Although the global oncology market is expanding, that growth isn't distributed evenly among all types of cancer-and neither is the research funding.

"There's a political correctness for different types of cancer, especially breast and prostate cancers," says Imran Khalifa, industry manager of pharmaceutical research for Frost & Sullivan. "Those diseases are easier to talk about, but they're killing fewer people than lung cancer, for example." She refers to the stigma that people cause their own lung cancer by smoking. Although that may be true in many cases, some lung cancer patients have never smoked.

In the United States, lung cancer kills more people than any other type of cancer. Khalifa cites 2000 research funding estimates from the National Cancer Institute (NCI) showing that it spent $950 on lung cancer research for every US lung cancer death. Compare that figure to research spending for other cancers with much lower-and steadily falling-death rates. In 2000, NCI spent $3,192 on colorectal, $3,667 on prostate, and $8,860 on breast cancer research for every death from those diseases.

The pharmaceutical industry offers better support for efforts to fight the most deadly cancers. According to the Pharmaceutical Research and Manufacturers of America, of the 402 pipeline cancer medicines, 68 are for lung cancer, 59 are for breast, 55 are for colon, and 52 are for skin and prostate cancers.

Given that marketing starts early for competitive companies-sometimes as early as Phase II trials-pharma might benefit from seeking out other areas in which government research is lacking. Such populations may be small and may lack an organized voice but addressing their needs is another way to build new markets that support product growth and extension.

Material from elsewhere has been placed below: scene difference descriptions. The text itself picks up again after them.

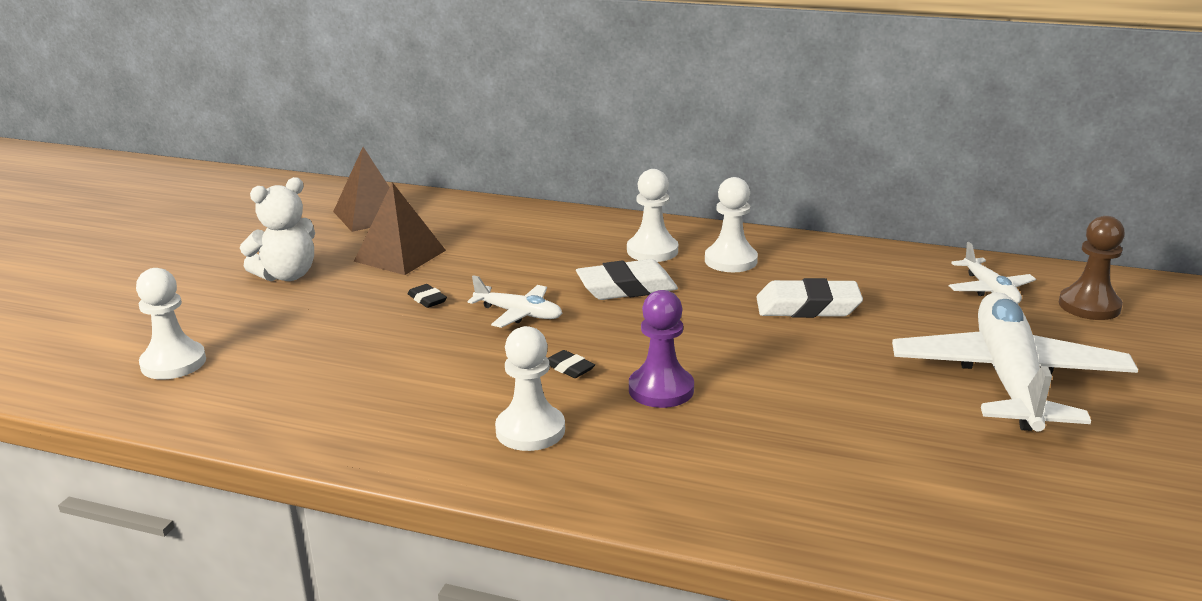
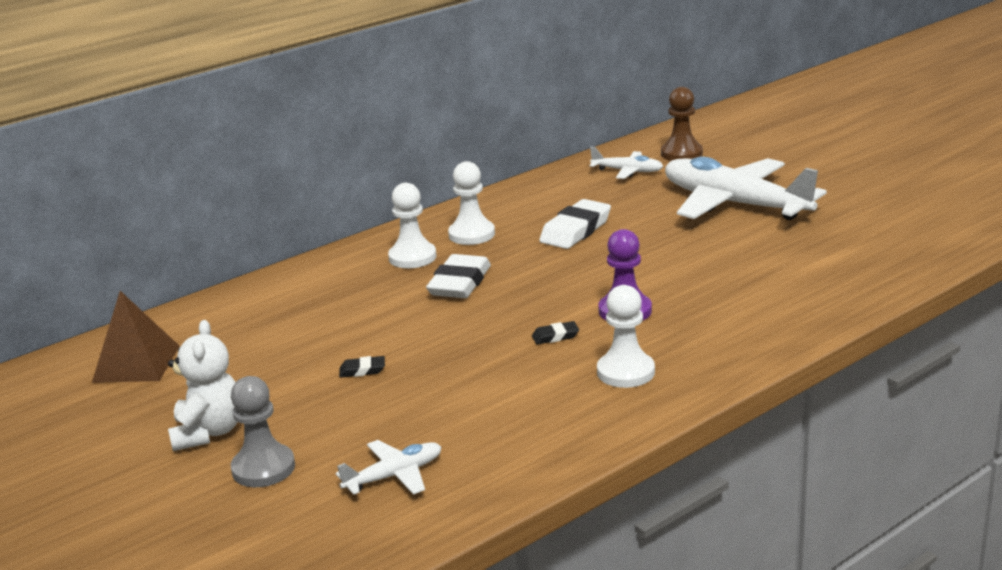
camera: 55 degrees left, 0 degrees up
white pawn [136,268,206,379] -> none
brown pyramid [354,182,446,275] -> none
white plane [467,275,562,328] -> white plane moved to [336,440,441,495]
none -> grey pawn [231,376,295,487]

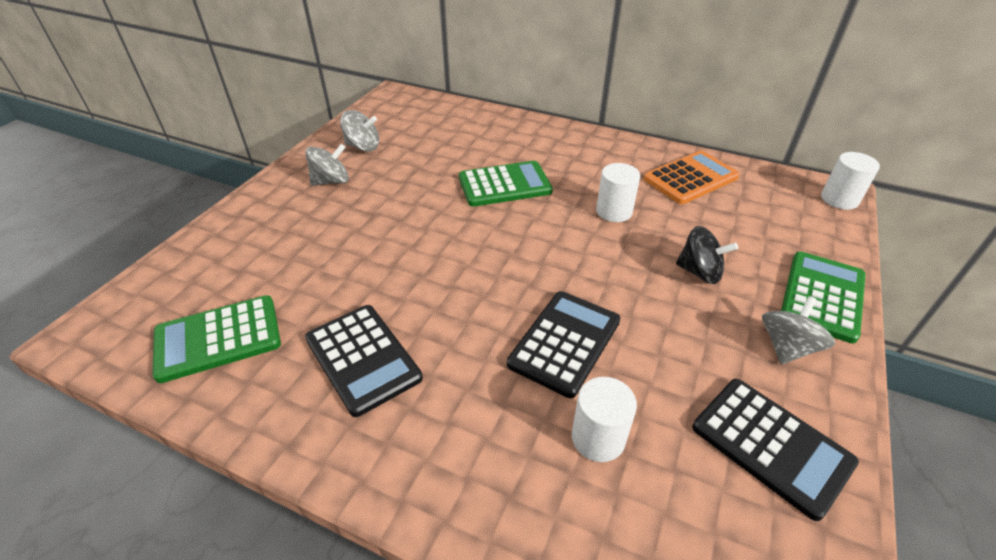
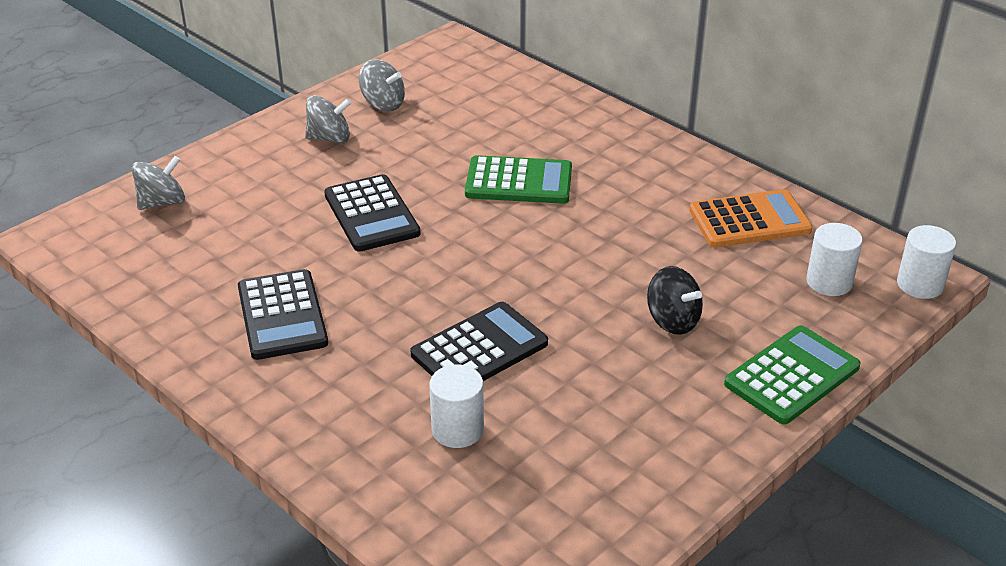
camera: 20 degrees right, 5 degrees down
green calculator [152,295,281,383] -> none
white cylinder [596,163,640,222] -> white cylinder moved to [806,223,863,296]
black calculator [692,379,859,521] -> black calculator moved to [324,174,420,252]
grey spinning top [762,296,835,364] -> grey spinning top moved to [132,156,185,210]

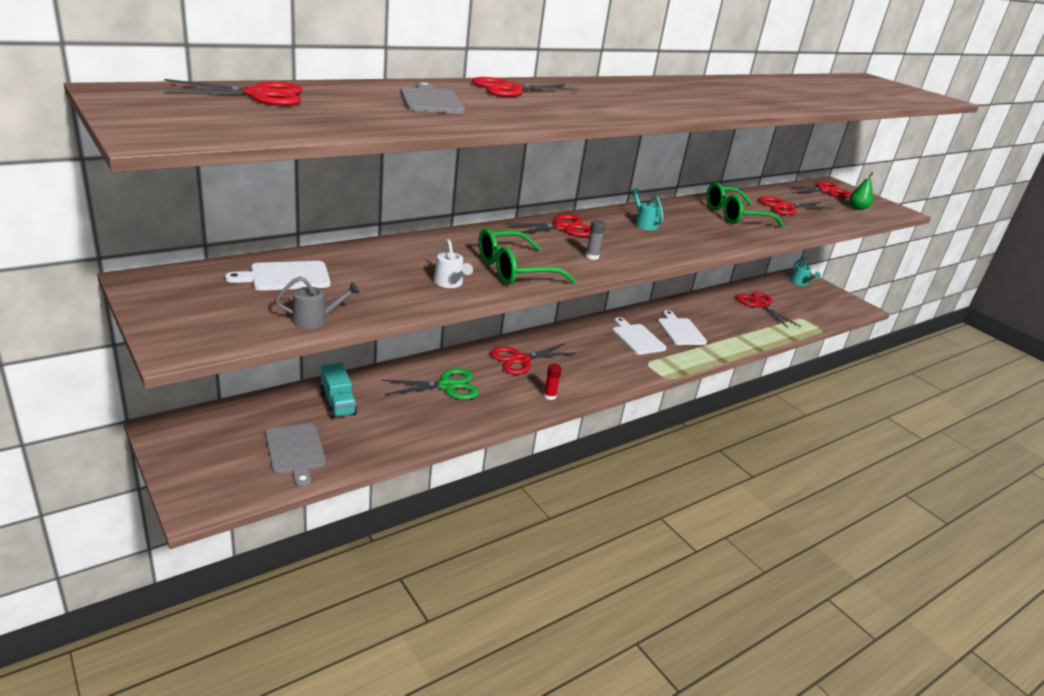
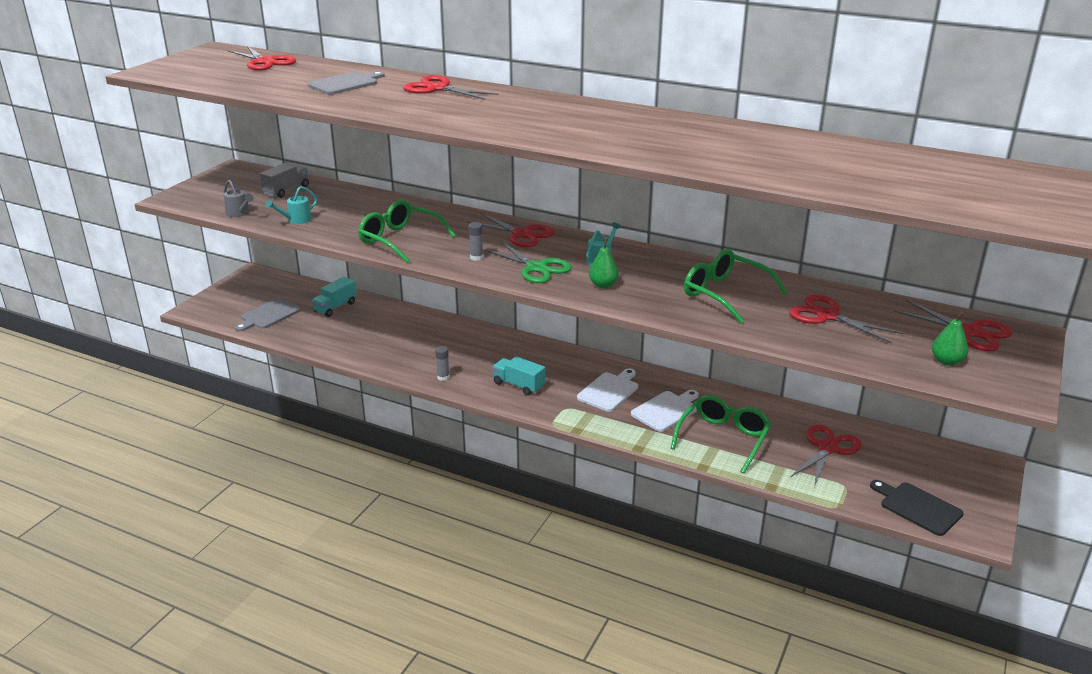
camera: 65 degrees right, 0 degrees up
white cutting board [225,261,331,291] -> grey truck [260,163,309,198]
green scissors [381,368,479,400] -> green scissors moved to [484,241,572,283]
white watering can [434,239,473,288] -> none
red scissors [490,343,576,375] -> none
red glue stick [544,364,562,400] -> grey glue stick [435,346,450,381]
turquoise watering can [790,257,821,286] -> turquoise watering can moved to [266,186,317,224]
none -> turquoise truck [492,356,545,396]
none -> green pear [589,239,619,288]
none -> green glasses [670,395,771,473]
none -> black cutting board [870,480,963,536]

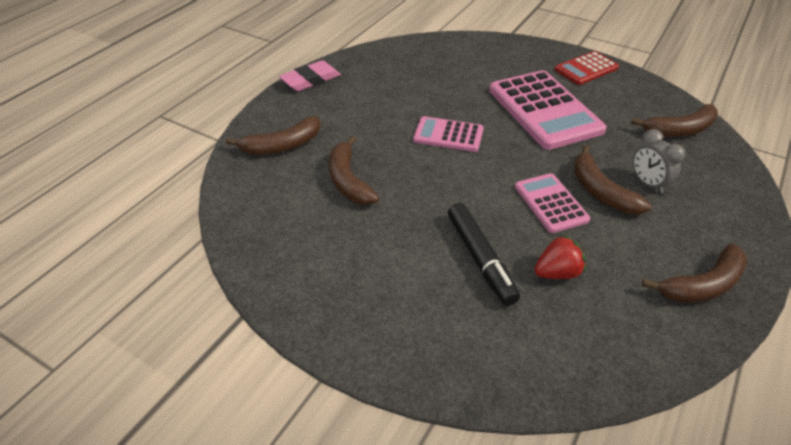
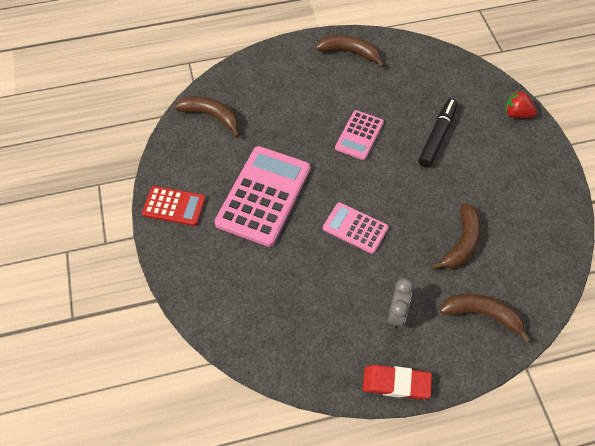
camera: 135 degrees left, 15 degrees up
pink eraser [279,60,341,91] -> red eraser [363,365,432,400]
pink calculator [413,116,484,152] -> pink calculator turned 150 degrees clockwise [323,202,389,254]
red strawberry [534,235,585,279] -> red strawberry moved to [505,90,537,118]
brown banana [574,145,652,214] -> none
grey clock [633,129,685,194] -> grey clock moved to [388,278,413,329]

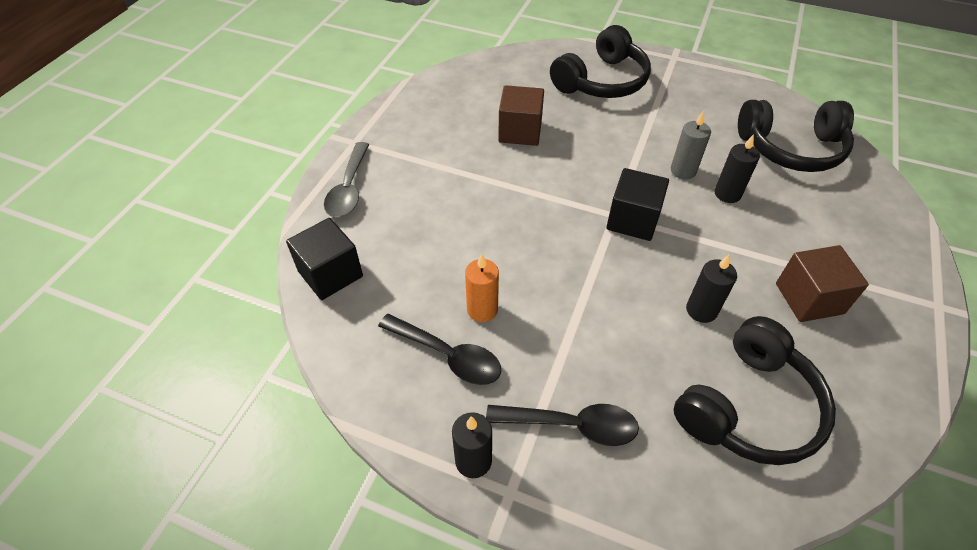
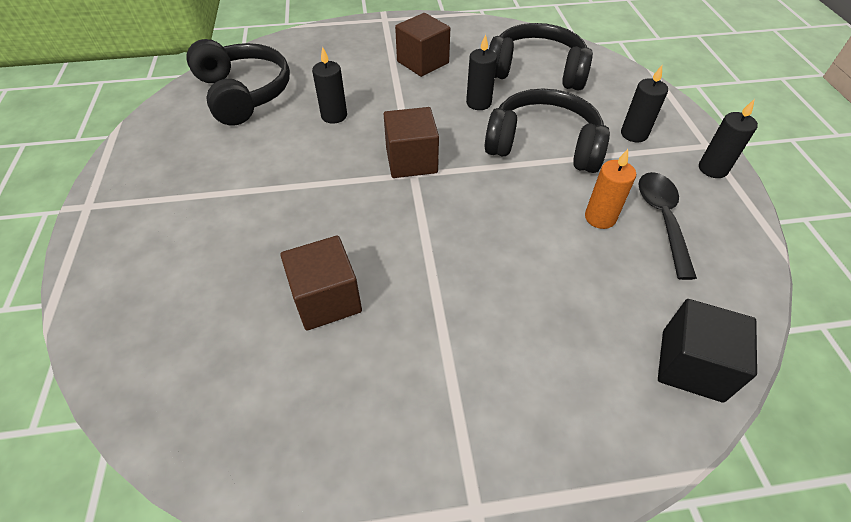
camera: 120 degrees left, 0 degrees up
grey spoon [324,142,369,217] -> none
black spoon [486,404,639,446] -> black candle [621,65,668,143]
black headphones [550,25,651,98] -> black headphones moved to [485,88,610,173]
black cube [606,168,669,241] -> brown cube [384,107,439,178]
grey candle [671,111,711,179] -> none

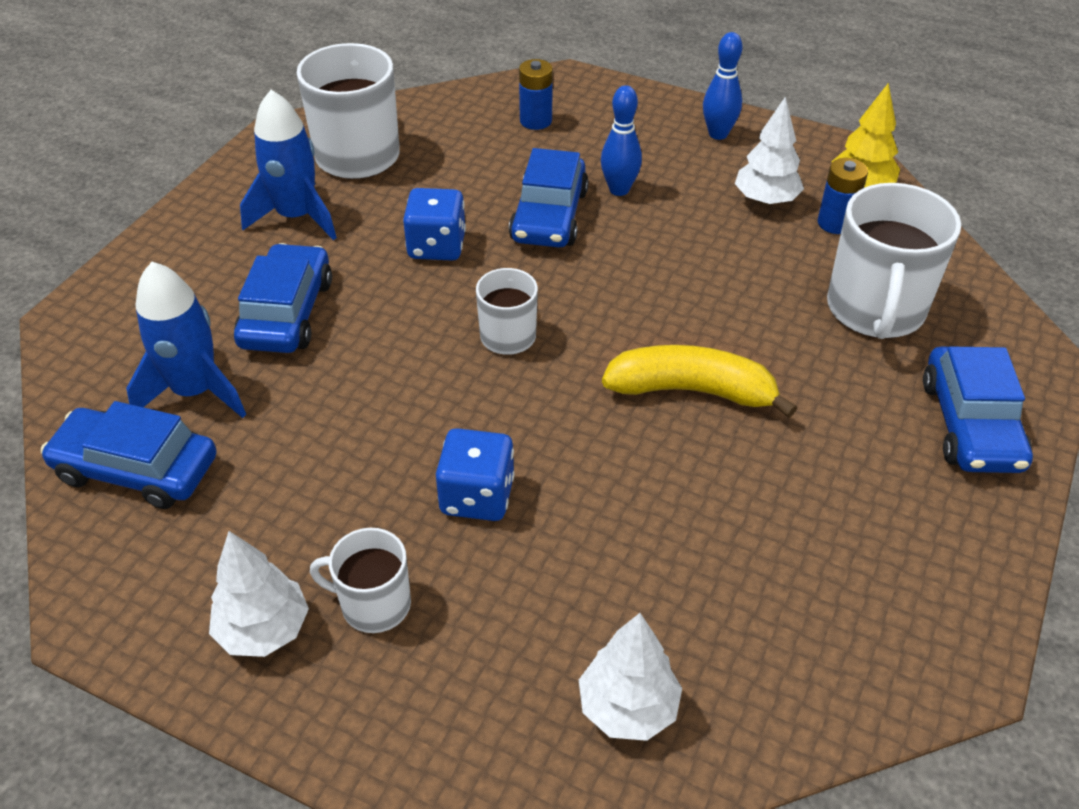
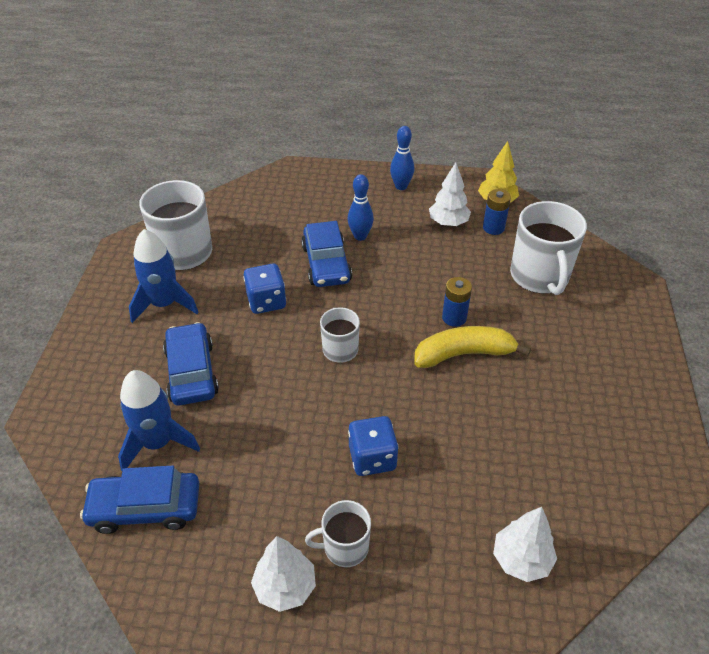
camera: 20 degrees left, 0 degrees up
blue battery [519,59,553,130] -> blue battery moved to [442,277,472,327]
blue car [923,346,1033,473] -> none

Regulatory approval, market expansion, and even line extensions ultimately create the greatest hurdle of all: getting paid. That issue reaches into every area of research, development, sales, and marketing.

"These drugs are not cheap," says Khalifa. "While chemotherapy might cost $5,000-$6,000 a year, Herceptin can cost up to $16,000 and Gleevec up to $24,000 a year. But it comes down to what the oncologist believes will work in the clinical setting. In that case, price doesn't matter."

Price may not matter to patients or their doctors, but one thing pharma knows for sure is that third-party payers and formulary decision makers care-a lot. Companies have to prove to insurers and government payers-the acknowledged top of the marketing food chain-that their product is worth reimbursement.

In addition to efficacy and safety results, marketers will have to make the most of pharmacoeconomic data. Like FDA, payers and P&T committee members want to see that a new product lengthens life, that it enhances quality of life, and that it slows or stops disease progression. But what they really want to know is the big money question: Will this product keep patients out of the hospital? Early launches of outcomes trials are critical to proving cost-effectiveness and to showing a product's impact over time, which is a risky business in prospective trials.

Considering that many, if not most, of the new cancer diagnoses will be in the growing over-65 population, Medicare guidelines are certain to change-with or without federal legislation for prescription coverage for seniors . Pharma marketers must stay up to date and help clinicians keep up with changes in both private insurer and Medicare claims coding requirements to ensure that cancer breakthroughs don't break their banks.

In the emerging oncology market, success lies in the details-paying close attention to patients' needs is always the top priority. But pharma marketers must remember the many other "customers" linked to their products' success-clinicians, payers, caregivers, and investors-if they want to meet the new challenges while covering their bases.